- **Problem requirements**
The answer must consist of every line in the data that contains "family".

- **Collected data**
◇ ◇ ◇ ◇ ◇ ◇ ◇

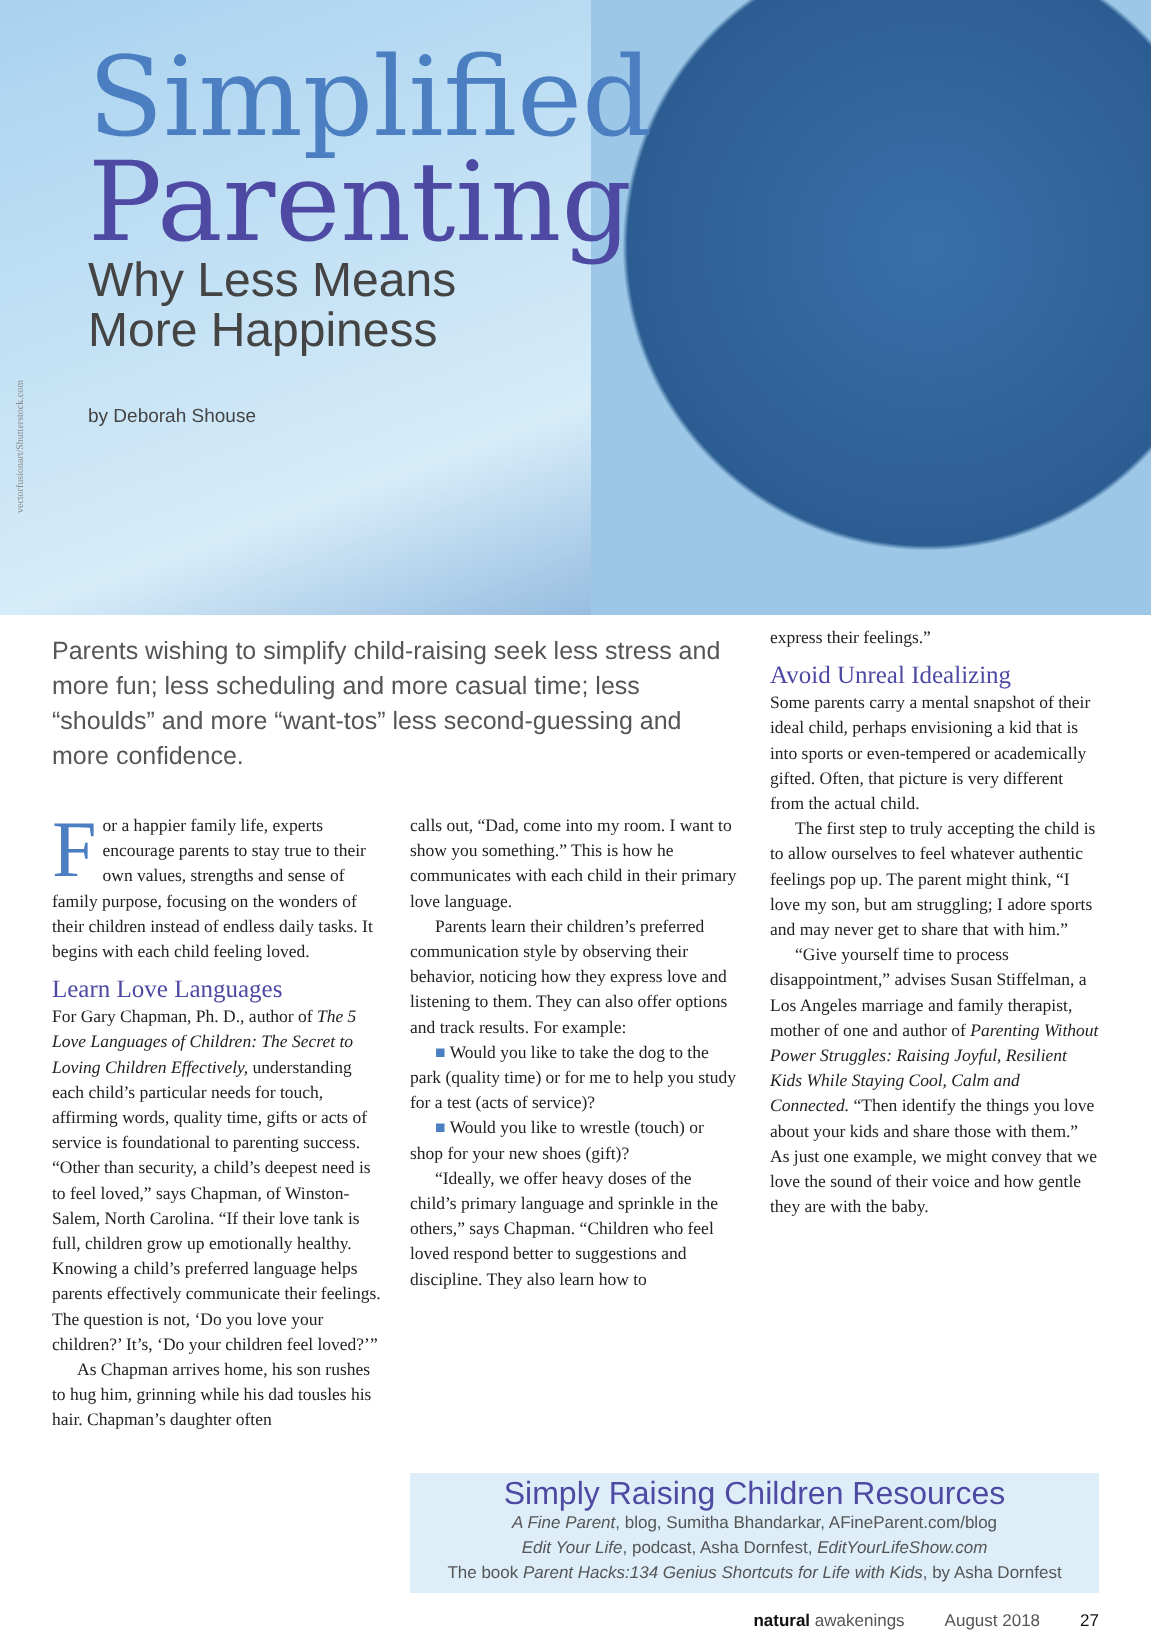vectorfusionart/Shutterstock.com
Simplified
Parenting
Why Less Means
More Happiness
by Deborah Shouse
Parents wishing to simplify child-raising seek less stress and more fun; less scheduling and more casual time; less “shoulds” and more “want-tos” less second-guessing and more confidence.
For a happier family life, experts encourage parents to stay true to their own values, strengths and sense of family purpose, focusing on the wonders of their children instead of endless daily tasks. It begins with each child feeling loved.
Learn Love Languages
For Gary Chapman, Ph. D., author of The 5 Love Languages of Children: The Secret to Loving Children Effectively, understanding each child’s particular needs for touch, affirming words, quality time, gifts or acts of service is foundational to parenting success. “Other than security, a child’s deepest need is to feel loved,” says Chapman, of Winston-Salem, North Carolina. “If their love tank is full, children grow up emotionally healthy. Knowing a child’s preferred language helps parents effectively communicate their feelings. The question is not, ‘Do you love your children?’ It’s, ‘Do your children feel loved?’”
As Chapman arrives home, his son rushes to hug him, grinning while his dad tousles his hair. Chapman’s daughter often
calls out, “Dad, come into my room. I want to show you something.” This is how he communicates with each child in their primary love language.
Parents learn their children’s preferred communication style by observing their behavior, noticing how they express love and listening to them. They can also offer options and track results. For example:
■ Would you like to take the dog to the park (quality time) or for me to help you study for a test (acts of service)?
■ Would you like to wrestle (touch) or shop for your new shoes (gift)?
“Ideally, we offer heavy doses of the child’s primary language and sprinkle in the others,” says Chapman. “Children who feel loved respond better to suggestions and discipline. They also learn how to
express their feelings.”
Avoid Unreal Idealizing
Some parents carry a mental snapshot of their ideal child, perhaps envisioning a kid that is into sports or even-tempered or academically gifted. Often, that picture is very different from the actual child.
The first step to truly accepting the child is to allow ourselves to feel whatever authentic feelings pop up. The parent might think, “I love my son, but am struggling; I adore sports and may never get to share that with him.”
“Give yourself time to process disappointment,” advises Susan Stiffelman, a Los Angeles marriage and family therapist, mother of one and author of Parenting Without Power Struggles: Raising Joyful, Resilient Kids While Staying Cool, Calm and Connected. “Then identify the things you love about your kids and share those with them.” As just one example, we might convey that we love the sound of their voice and how gentle they are with the baby.
Simply Raising Children Resources
A Fine Parent, blog, Sumitha Bhandarkar, AFineParent.com/blog
Edit Your Life, podcast, Asha Dornfest, EditYourLifeShow.com
The book Parent Hacks:134 Genius Shortcuts for Life with Kids, by Asha Dornfest
natural awakenings August 2018 27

◇ ◇ ◇ ◇ ◇ ◇ ◇

- **Solution to this task**
For a happier family life, experts encourage parents to stay true to their own values, strengths and sense of family purpose, focusing on the wonders of their children instead of endless daily tasks. It begins with each child feeling loved.
“Give yourself time to process disappointment,” advises Susan Stiffelman, a Los Angeles marriage and family therapist, mother of one and author of Parenting Without Power Struggles: Raising Joyful, Resilient Kids While Staying Cool, Calm and Connected. “Then identify the things you love about your kids and share those with them.” As just one example, we might convey that we love the sound of their voice and how gentle they are with the baby.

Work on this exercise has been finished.